Excerpt to read =
"What a Feeling" is a song by Italian DJ Alex Gaudino, taken from his second studio album Doctor Love (2013). The song features leading vocals from American singer Kelly Rowland. It was written by Gaudino, Giuseppe D'Albenzio, Emmanuel Mijares, Jenson Vaughan, Rowland and Joseph "Lonny" Bereal. "What a Feeling" was released from 22 March 2011 by Magnificent Records and Ultra Music (Universal Music).

Packaged with several remixes, upon release the single received positive reviews from critics. In Europe it peaked at top-forty in most countries, though notable it reached top-ten in the United Kingdom.

Background
"What a Feeling" is an up-tempo song. It features vocals from Kelly Rowland. It was written by Gaudino, Giuseppe D'Albenzio, Jenson Vaughan, Emmanuel Mijares, Rowland and Joseph "Lonny" Bereal. In an interview with the News of the Worlds Dan Wootton, Gaudino spoke of how amazing it was to work with Rowland on the song: "Kelly's an amazing artist, so down to earth, nice and fierce[...]Talking to [her] you feel on the same level whoever you are." Rowland replied, during an interview on the video shoot, to questions about what it was like working with Gaudino. She said "I'm so excited to be collaborating together for the first time. He is the nicest person and so talented."

Critical reception
The Daily Stars Kim Dawson called "What a Feeling" the biggest anthem from Rowland since her feature on the 2009 hit "When Love Takes Over" by David Guetta. Dawson added that "Already massive on dancefloors from Ibiza to Skegness, it's surely destined to become her third UK number one."

Loretta Charlton from Black Entertainment Television (BET) agreed, saying that "What a Feeling" "is a vibrant track that will draw many summer party people to the dance floor." Digital Spy's Robert Copsey praised Rowland's vocals on the song, calling them "emotionally-charged." Copsey also compared the song's marriage of its "pulsating synths and a vibrant piano hook" to the radio-friendly appeal of David Guetta and Rowland's 2009 hit collaboration, "When Love Takes Over." Copsey concluded his review by saying, "the result is yet another summery club cut built for club 18–30 dancefloors."

Music video
Directed by Frank Gatson Jr., the music video for the song was unveiled on 9 May 2011. It shows Rowland performing the track surrounded by dancers while Gaudino mixes the track in the audience.

Listed entries =
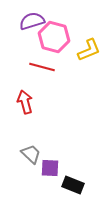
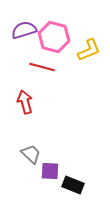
purple semicircle: moved 8 px left, 9 px down
purple square: moved 3 px down
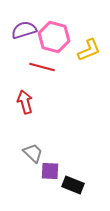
gray trapezoid: moved 2 px right, 1 px up
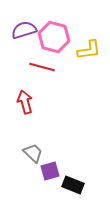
yellow L-shape: rotated 15 degrees clockwise
purple square: rotated 18 degrees counterclockwise
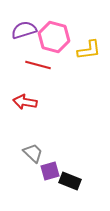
red line: moved 4 px left, 2 px up
red arrow: rotated 65 degrees counterclockwise
black rectangle: moved 3 px left, 4 px up
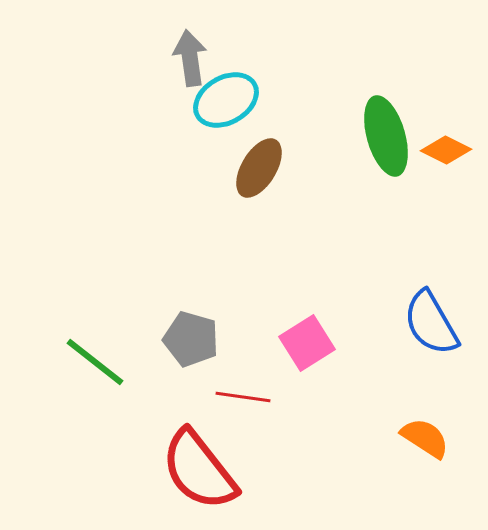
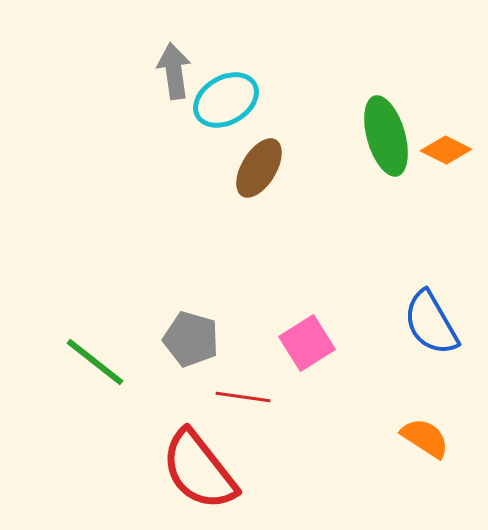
gray arrow: moved 16 px left, 13 px down
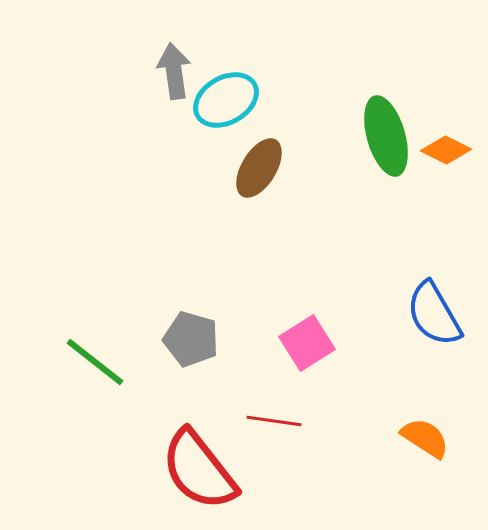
blue semicircle: moved 3 px right, 9 px up
red line: moved 31 px right, 24 px down
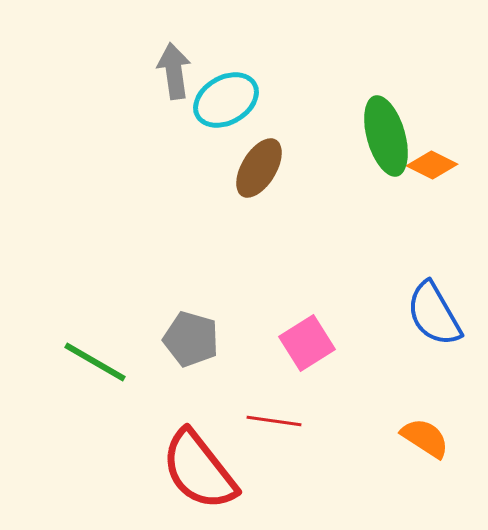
orange diamond: moved 14 px left, 15 px down
green line: rotated 8 degrees counterclockwise
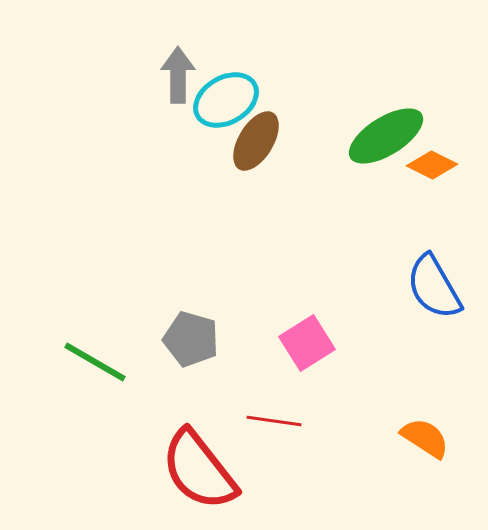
gray arrow: moved 4 px right, 4 px down; rotated 8 degrees clockwise
green ellipse: rotated 74 degrees clockwise
brown ellipse: moved 3 px left, 27 px up
blue semicircle: moved 27 px up
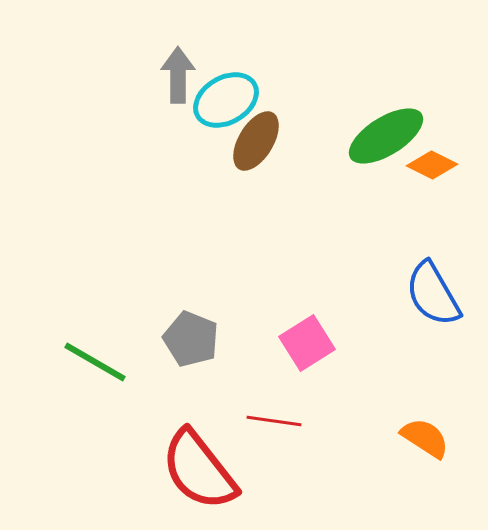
blue semicircle: moved 1 px left, 7 px down
gray pentagon: rotated 6 degrees clockwise
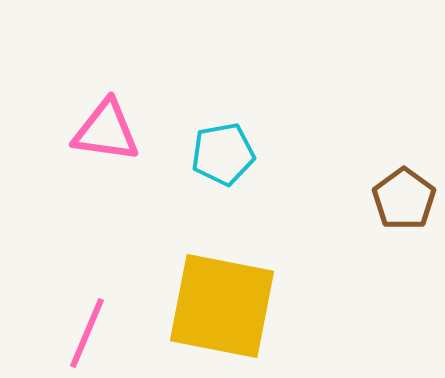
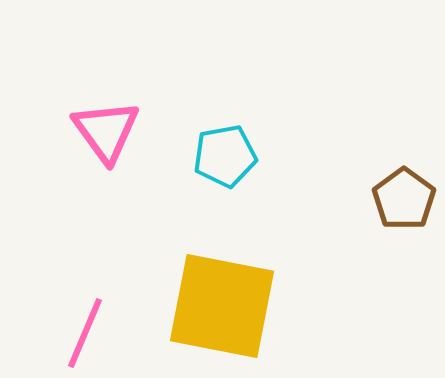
pink triangle: rotated 46 degrees clockwise
cyan pentagon: moved 2 px right, 2 px down
pink line: moved 2 px left
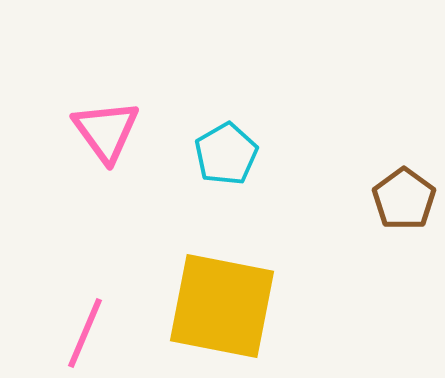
cyan pentagon: moved 1 px right, 2 px up; rotated 20 degrees counterclockwise
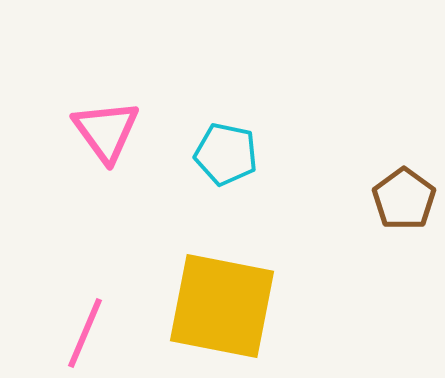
cyan pentagon: rotated 30 degrees counterclockwise
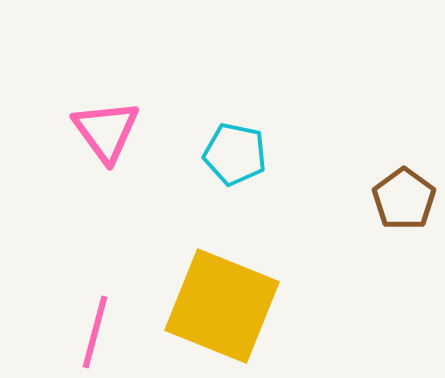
cyan pentagon: moved 9 px right
yellow square: rotated 11 degrees clockwise
pink line: moved 10 px right, 1 px up; rotated 8 degrees counterclockwise
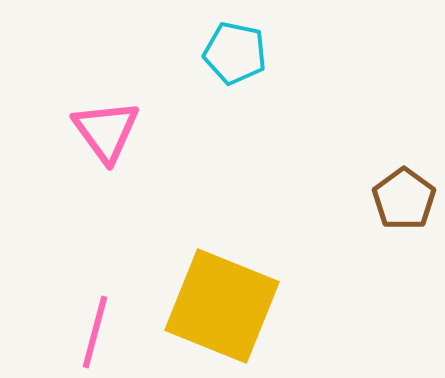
cyan pentagon: moved 101 px up
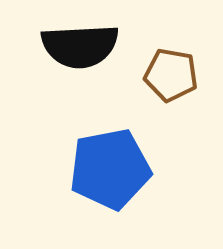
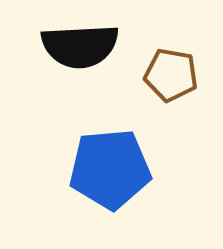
blue pentagon: rotated 6 degrees clockwise
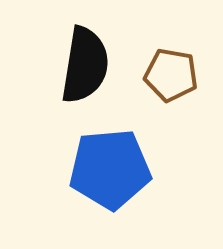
black semicircle: moved 5 px right, 19 px down; rotated 78 degrees counterclockwise
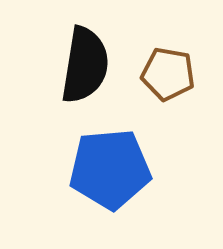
brown pentagon: moved 3 px left, 1 px up
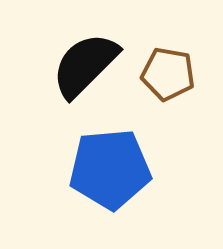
black semicircle: rotated 144 degrees counterclockwise
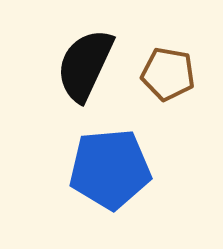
black semicircle: rotated 20 degrees counterclockwise
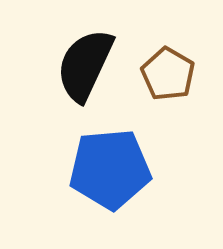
brown pentagon: rotated 20 degrees clockwise
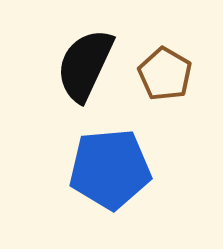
brown pentagon: moved 3 px left
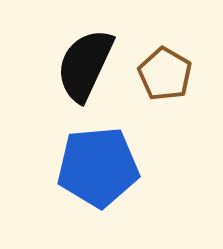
blue pentagon: moved 12 px left, 2 px up
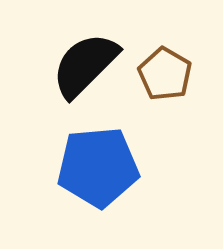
black semicircle: rotated 20 degrees clockwise
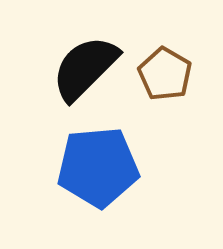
black semicircle: moved 3 px down
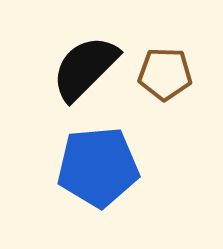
brown pentagon: rotated 28 degrees counterclockwise
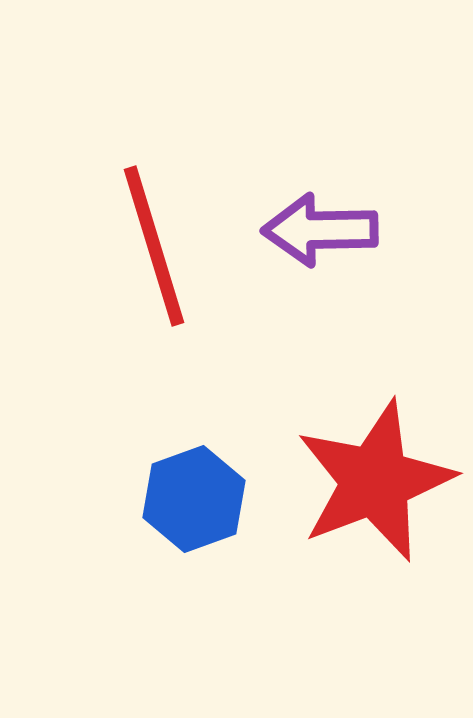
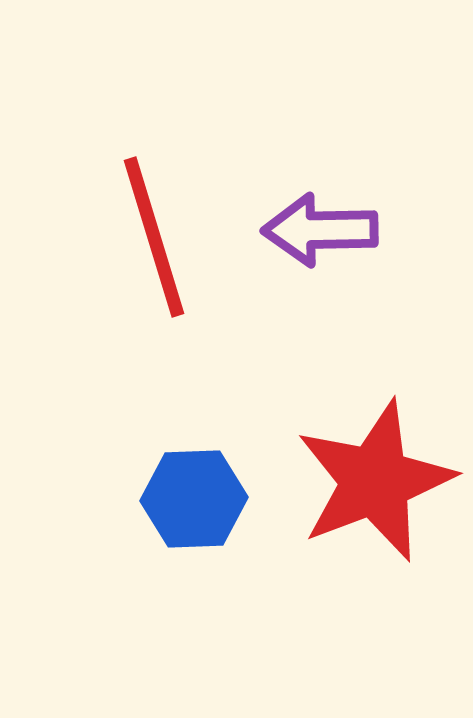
red line: moved 9 px up
blue hexagon: rotated 18 degrees clockwise
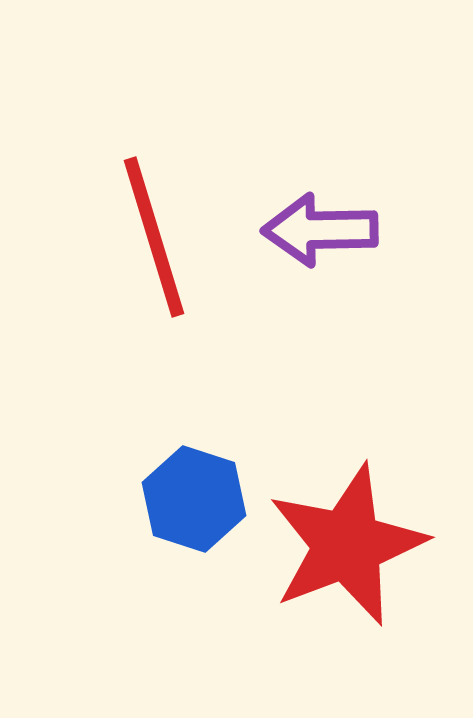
red star: moved 28 px left, 64 px down
blue hexagon: rotated 20 degrees clockwise
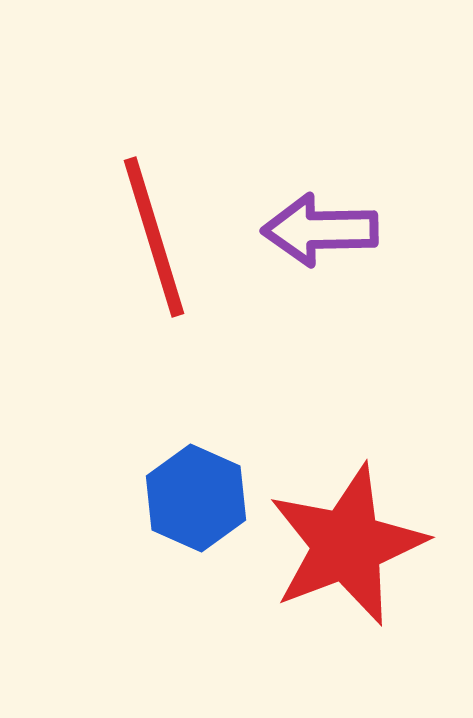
blue hexagon: moved 2 px right, 1 px up; rotated 6 degrees clockwise
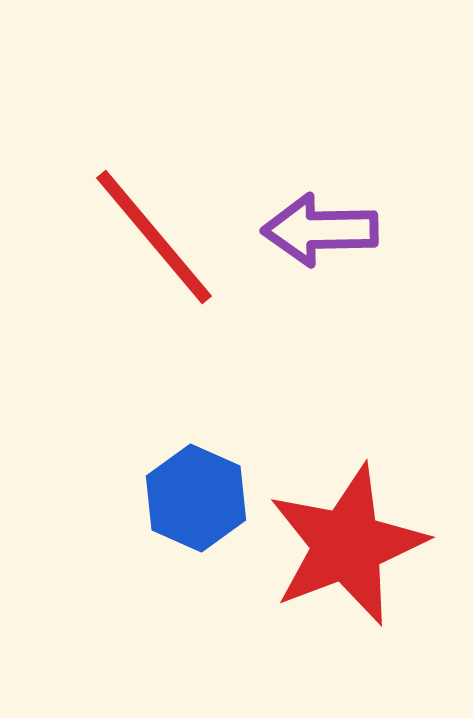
red line: rotated 23 degrees counterclockwise
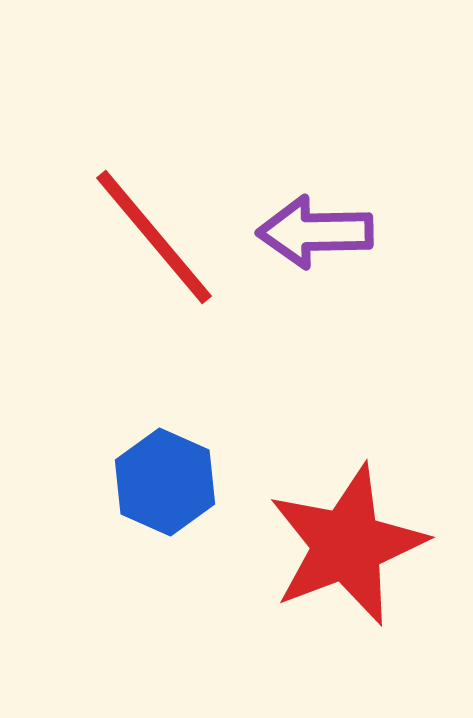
purple arrow: moved 5 px left, 2 px down
blue hexagon: moved 31 px left, 16 px up
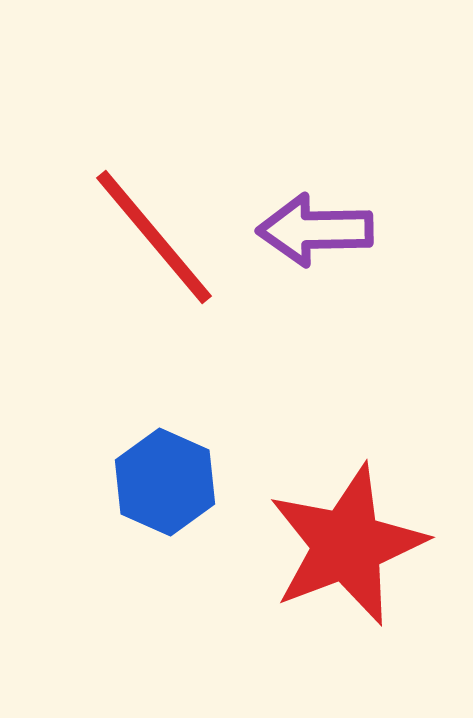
purple arrow: moved 2 px up
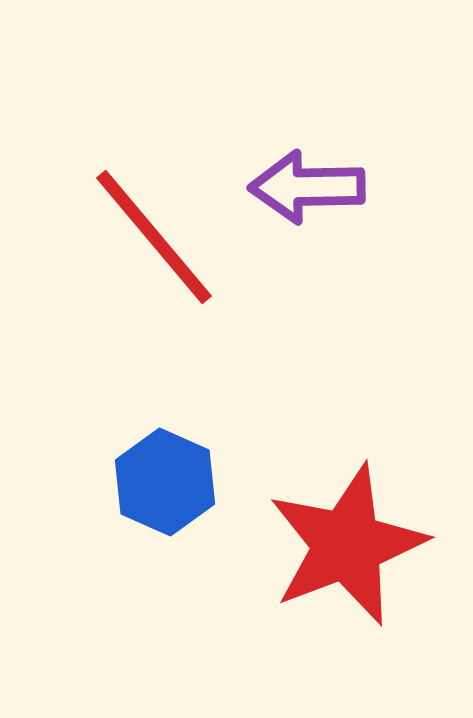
purple arrow: moved 8 px left, 43 px up
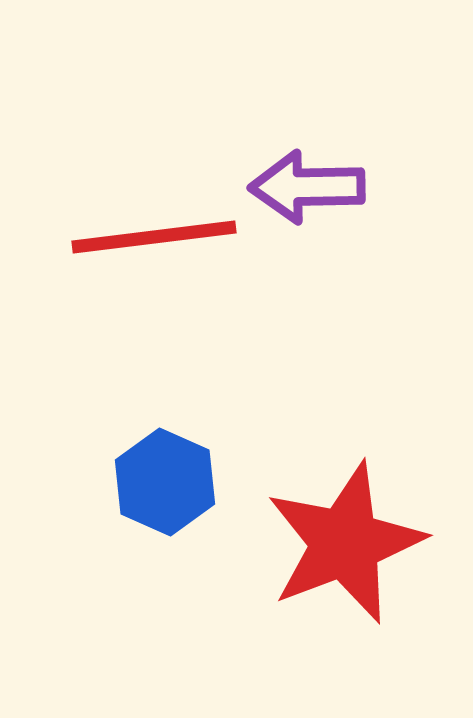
red line: rotated 57 degrees counterclockwise
red star: moved 2 px left, 2 px up
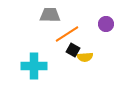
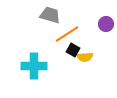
gray trapezoid: rotated 15 degrees clockwise
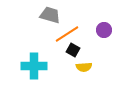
purple circle: moved 2 px left, 6 px down
yellow semicircle: moved 1 px left, 10 px down
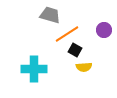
black square: moved 2 px right
cyan cross: moved 3 px down
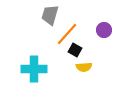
gray trapezoid: rotated 90 degrees counterclockwise
orange line: rotated 15 degrees counterclockwise
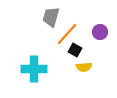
gray trapezoid: moved 1 px right, 2 px down
purple circle: moved 4 px left, 2 px down
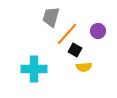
purple circle: moved 2 px left, 1 px up
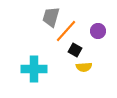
orange line: moved 1 px left, 3 px up
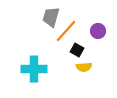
black square: moved 2 px right
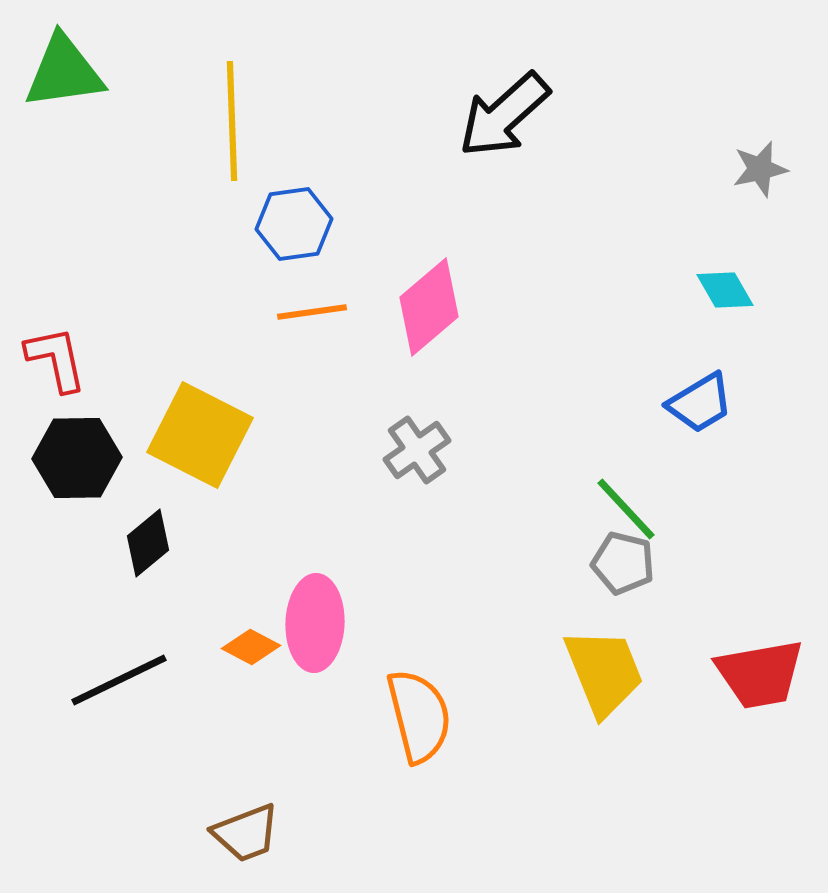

Exercise task =
Quote the passage from the article on "What a Feeling" above, between "Loretta Charlton from" and "in the audience.", inclusive.

Finished exercise =
Loretta Charlton from Black Entertainment Television (BET) agreed, saying that "What a Feeling" "is a vibrant track that will draw many summer party people to the dance floor." Digital Spy's Robert Copsey praised Rowland's vocals on the song, calling them "emotionally-charged." Copsey also compared the song's marriage of its "pulsating synths and a vibrant piano hook" to the radio-friendly appeal of David Guetta and Rowland's 2009 hit collaboration, "When Love Takes Over." Copsey concluded his review by saying, "the result is yet another summery club cut built for club 18–30 dancefloors."

Music video
Directed by Frank Gatson Jr., the music video for the song was unveiled on 9 May 2011. It shows Rowland performing the track surrounded by dancers while Gaudino mixes the track in the audience.